キャラクターの生き様と、ケンとカリナが出会ったことで起こる変化をちゃんと描けている点が非常にいいです。一方で、鋼人の設定の面白みが“バネ一強”なので、過去彼らがどのようにして活躍・あるいは消費されたのか、バリエーションをもっと見たかった。ページ数が短いのはいいことなのですが、キャラの魅力を伝えるための増ページなら、増やしていいと思います。ラストも、無理やり奇数ページ内にねじ込んだ感が否めず、コマが小さいし、セリフが説明的になってしまっている。ページを贅沢に使うべきところを精査して、演出面を磨いていって欲しいです。

最終候補 賞金10万円
密林の約束32P
灯 立夏 32歳 秋田
あらすじ
自我を持ち、互いに会話する木々が息づく森にて芽吹いたテトとマリナ。同日に誕生した2人には、日当たりの差があった。大きく育つマリナの陰でテトの成長は止まり…!?
GOOD POINT
メインの女の子2人を、可愛らしく描けていた。また、木々の成長という設定を活かして、2人のキャラクターの関係性や主人公が抱える葛藤を、うまく描写できていた。
NEXT STEP
キャラの表情がよく描けている一方で、状況が伝わりにくいコマが複数あった。引きの絵を増やし、人物の位置関係を伝えてほしい。また、説明が不足している初出の情報にも注意しよう。
藍本 松 先生からのコメント

2人のキャラクターの関係性に焦点を当て、濃い物語にしているのは非常にいい、いいのですが、ラストが物足りなかった。その後のテトがどう生きたのか、よくわかりませんでした(生き方の変わったマリナと決別したのか、それでもそばに居続けたのか?)全体的に、演出面が惜しい。キャラの絵は描けているのですが、“状況”を描ききれておらず、何が起こっているのか、何をしているのかがわかりづらい。状況説明をト書きに頼っている節があるので、“伝わる絵”を目指して。また、どのセリフを誰が発しているのかわからないコマも多数ある。
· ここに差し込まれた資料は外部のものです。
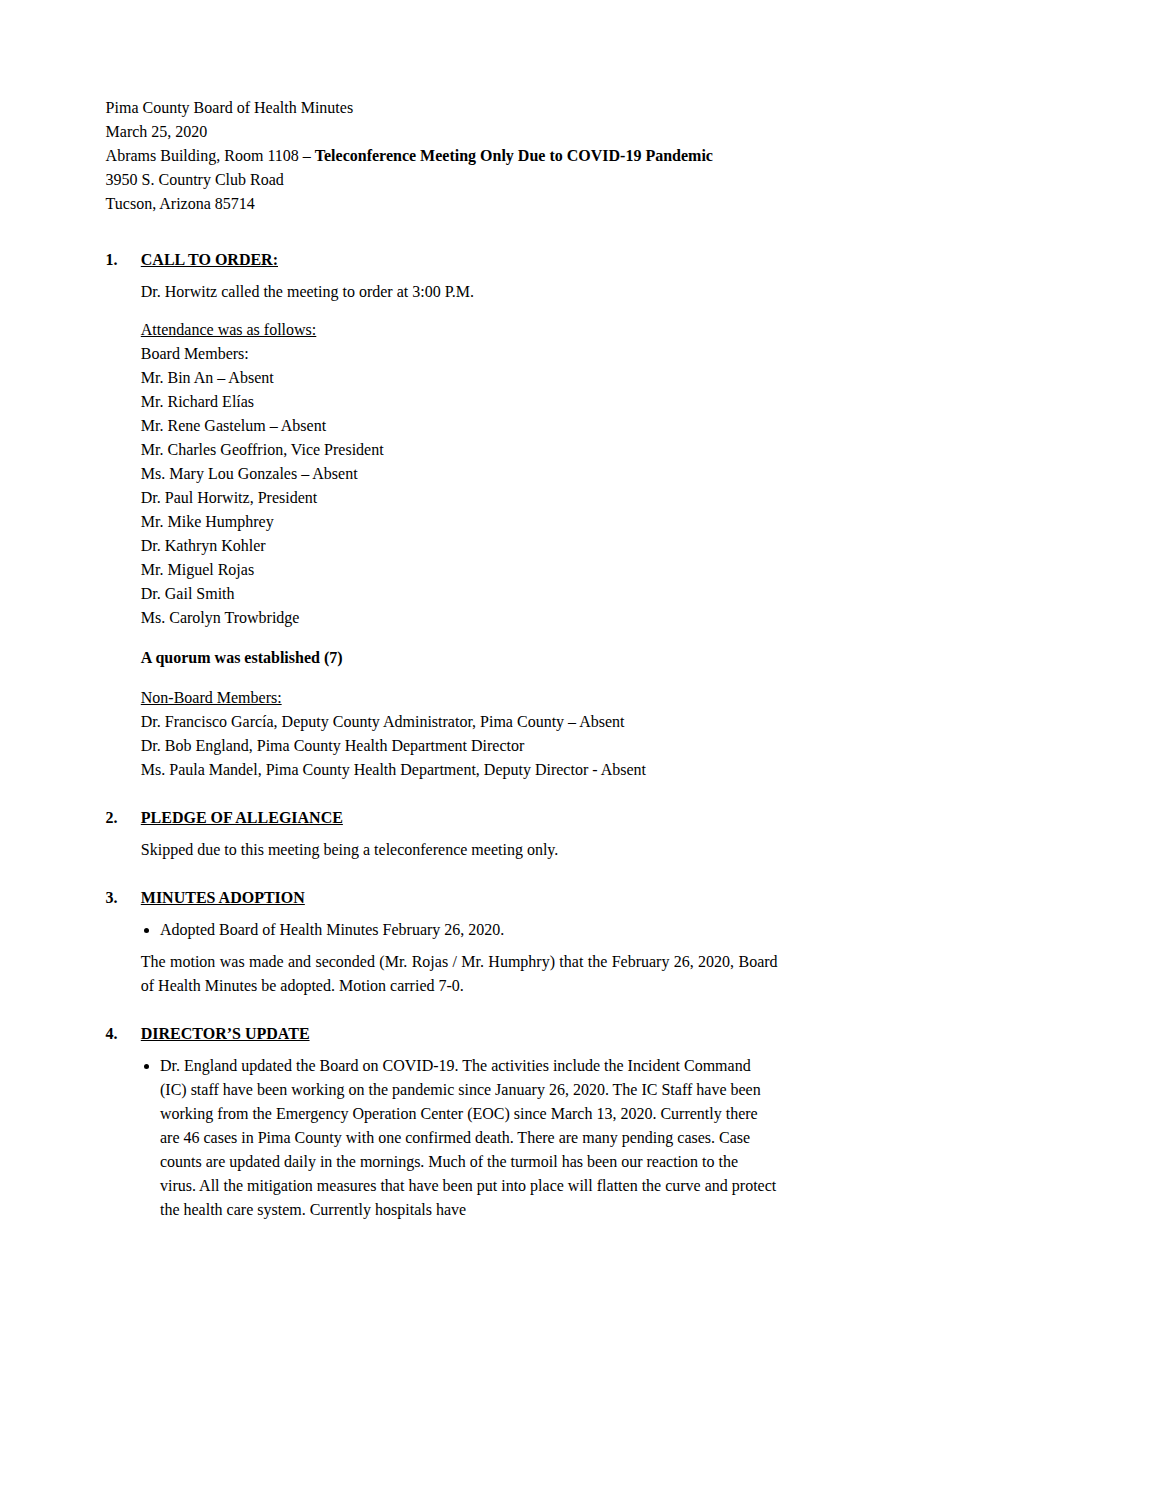Pima County Board of Health Minutes
March 25, 2020
Abrams Building, Room 1108 – Teleconference Meeting Only Due to COVID-19 Pandemic
3950 S. Country Club Road
Tucson, Arizona 85714
1. CALL TO ORDER:
Dr. Horwitz called the meeting to order at 3:00 P.M.
Attendance was as follows:
Board Members:
Mr. Bin An – Absent
Mr. Richard Elías
Mr. Rene Gastelum – Absent
Mr. Charles Geoffrion, Vice President
Ms. Mary Lou Gonzales – Absent
Dr. Paul Horwitz, President
Mr. Mike Humphrey
Dr. Kathryn Kohler
Mr. Miguel Rojas
Dr. Gail Smith
Ms. Carolyn Trowbridge
A quorum was established (7)
Non-Board Members:
Dr. Francisco García, Deputy County Administrator, Pima County – Absent
Dr. Bob England, Pima County Health Department Director
Ms. Paula Mandel, Pima County Health Department, Deputy Director - Absent
2. PLEDGE OF ALLEGIANCE
Skipped due to this meeting being a teleconference meeting only.
3. MINUTES ADOPTION
Adopted Board of Health Minutes February 26, 2020.
The motion was made and seconded (Mr. Rojas / Mr. Humphry) that the February 26, 2020, Board of Health Minutes be adopted. Motion carried 7-0.
4. DIRECTOR’S UPDATE
Dr. England updated the Board on COVID-19. The activities include the Incident Command (IC) staff have been working on the pandemic since January 26, 2020. The IC Staff have been working from the Emergency Operation Center (EOC) since March 13, 2020. Currently there are 46 cases in Pima County with one confirmed death. There are many pending cases. Case counts are updated daily in the mornings. Much of the turmoil has been our reaction to the virus. All the mitigation measures that have been put into place will flatten the curve and protect the health care system. Currently hospitals have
すべてのフキダシにシッポをつけろとは言わないのですが、せめてわかるようにして欲しい。

最終候補まであと一歩 賞金1万円
変なやつ46P
半水 27歳 東京
GOOD POINT
読者の目を惹きつける独特の絵が印象的だった。また、後半には予想外の演出による驚きがあり、読者の期待を越えようという高い意識を感じた。
NEXT STEP
特殊な世界観への説明がないことや、主人公にとって都合の良すぎる展開に違和感があった。予想を裏切った上で、納得感のある話作りを。
最終候補まであと一歩 賞金1万円
クレプスクルム40P
いぬ山よーにぃ 36歳 群馬
GOOD POINT
キャラクターのデザインやセリフ、力の設定にインパクトがあった。ストーリーは起承転結がハッキリしており、キレイにまとまっていた。
NEXT STEP
絵柄は迫力があるものの、古臭さが否めない。また、強烈なキャラが読者から遠く感じられた。次は読者が共感できるキャラを作ってほしい。
最終候補まであと一歩 賞金1万円
47P
吉岡佑麻 23歳 熊本
GOOD POINT
剣道という題材の魅力を伝えたいという気概を感じた。また、まだ幼い主人公の健気で切ない努力が、着実な展開とセリフで表現されていた。
NEXT STEP
まずは最後のページまで、人物や背景を丁寧に描き切ることを意識して欲しい。また、読者が興味を持てるキャラを意識して作ってみよう。